== ВЫБРАННЫЙ ОТРЫВОК ==

--------------------------------------------------

Попробовали – не единожды и успешно. Так, с замечательным искусством был приручен Маяковский, помимо всего прочего – самоубийца. Ломая себя в угоду «настоящей действительности и проводнику ее – Советскому правительству и партии», не видя ничего противоестественного в том, «о работе стихов от Политбюро чтобы делал доклады Сталин», он уже своей самовольной, недекретированной смертью бросил вызов «настоящей действительности». Чем вполне заслужил обвинение:

 
Владимир Владимирович!
        Вы такой прогульщик,
                Какого ни разу
                        Не видел станок!
 
Александр Безыменский.

Работа с писателем Маяковским после его «прогула» (не дезертирства ли?) началась с борьбы. Вокруг него, за него.

Все на том же Первом съезде писателей, в 1934-м, доклад о поэзии делал Бухарин, уже опальный, уже не Любимец Партии, но еще ее функционер и редактор «Известий». В докладе, вызвавшем споры и даже негодование (на Бухарина уже можно было кидаться), он, выделяя особо Сельвинского, Тихонова, Пастернака, говорил и о наследии Маяковского.

Говорил двойственно.

С одной стороны: «Его образы и метафоры поражали своей неожиданностью и непривычностью. Он запускал свою длинную, большую волосатую руку на самое дно развороченного быта…»

Красноречив был убиенный Николай Иванович! «…И вытаскивал парадоксальные прозаизмы, которые вдруг поэтически оживлялись в его смелых стихах. …Маяковский дал так много советской поэзии, что стал советским „классиком“».

А с другой стороны, критикуя соратника и последователя «Владим Владимыча» Николая Асеева, докладчик оборачивал острие критики и против покойного мэтра:

«Он (то бишь Асеев. – Ст. Р.) не видит, что „агитка“ Маяковского уже не может удовлетворить, что она стала уже слишком элементарной, что сейчас требуется больше многообразия, больше обобщения… и что даже самое понятие актуальности становится уже иным».

Как ни крути, но, сколько бы ни находил Бухарин недостатков у Пастернака (невнятность, эгоцентризм и т. п.), вкус его явно склонялся в сторону от «агиток» и даже от «прозаизмов».

То есть и пастернаковская поэзия оценивалась двояко. Опять же, с одной стороны, это «воплощение целомудренного, но замкнутого в себе, лабораторного мастерства… глубоко личные – а потому поневоле суженные – ассоциации и переплетения душевных движений». Тем не менее: «У него можно найти бесчисленное количество прекрасных метафор… Один из замечательнейших мастеров в наше время…»

--------------------------------------------------

== ИСХОДНЫЕ ДАННЫЕ ==
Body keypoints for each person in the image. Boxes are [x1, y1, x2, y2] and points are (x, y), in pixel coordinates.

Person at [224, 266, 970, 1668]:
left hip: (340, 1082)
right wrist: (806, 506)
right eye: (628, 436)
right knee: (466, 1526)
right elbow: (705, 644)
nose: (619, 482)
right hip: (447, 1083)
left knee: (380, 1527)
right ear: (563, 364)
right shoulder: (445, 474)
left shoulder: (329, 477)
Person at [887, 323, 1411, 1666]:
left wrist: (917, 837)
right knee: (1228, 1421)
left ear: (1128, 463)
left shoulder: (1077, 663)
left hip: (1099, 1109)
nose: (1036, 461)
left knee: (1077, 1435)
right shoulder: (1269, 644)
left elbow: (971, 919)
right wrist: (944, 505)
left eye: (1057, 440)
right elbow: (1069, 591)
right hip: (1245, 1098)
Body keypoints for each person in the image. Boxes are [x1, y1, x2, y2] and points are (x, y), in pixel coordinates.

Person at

--------------------------------------------------

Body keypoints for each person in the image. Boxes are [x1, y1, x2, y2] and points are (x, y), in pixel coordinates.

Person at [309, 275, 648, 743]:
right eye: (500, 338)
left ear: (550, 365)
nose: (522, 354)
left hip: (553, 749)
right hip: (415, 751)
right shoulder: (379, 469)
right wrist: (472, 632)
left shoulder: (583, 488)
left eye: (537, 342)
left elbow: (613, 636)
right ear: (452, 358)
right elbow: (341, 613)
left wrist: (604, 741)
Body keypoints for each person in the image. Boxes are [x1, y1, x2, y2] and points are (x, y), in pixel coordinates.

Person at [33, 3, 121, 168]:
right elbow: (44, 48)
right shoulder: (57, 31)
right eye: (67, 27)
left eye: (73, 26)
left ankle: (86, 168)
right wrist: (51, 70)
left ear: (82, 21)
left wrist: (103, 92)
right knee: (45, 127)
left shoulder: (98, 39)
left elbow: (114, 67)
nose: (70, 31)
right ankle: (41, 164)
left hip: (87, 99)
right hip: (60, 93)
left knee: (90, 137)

--------------------------------------------------

== ЗАДАНИЕ ==
Замените в отрывке о Маяковском «прогульщик» на «лентяй» и перепишите часть текста: начните со слов, где есть «Владимир Владимирович!», и остановитесь после «Говорил двойственно.». Приведённые объекты никак не связаны с отрывком.

== ГОТОВОЕ УПРАЖНЕНИЕ ==
Владимир Владимирович!
        Вы такой лентяй,
                Какого ни разу
                        Не видел станок!
 
Александр Безыменский.

Работа с писателем Маяковским после его «прогула» (не дезертирства ли?) началась с борьбы. Вокруг него, за него.

Все на том же Первом съезде писателей, в 1934-м, доклад о поэзии делал Бухарин, уже опальный, уже не Любимец Партии, но еще ее функционер и редактор «Известий». В докладе, вызвавшем споры и даже негодование (на Бухарина уже можно было кидаться), он, выделяя особо Сельвинского, Тихонова, Пастернака, говорил и о наследии Маяковского.

Говорил двойственно.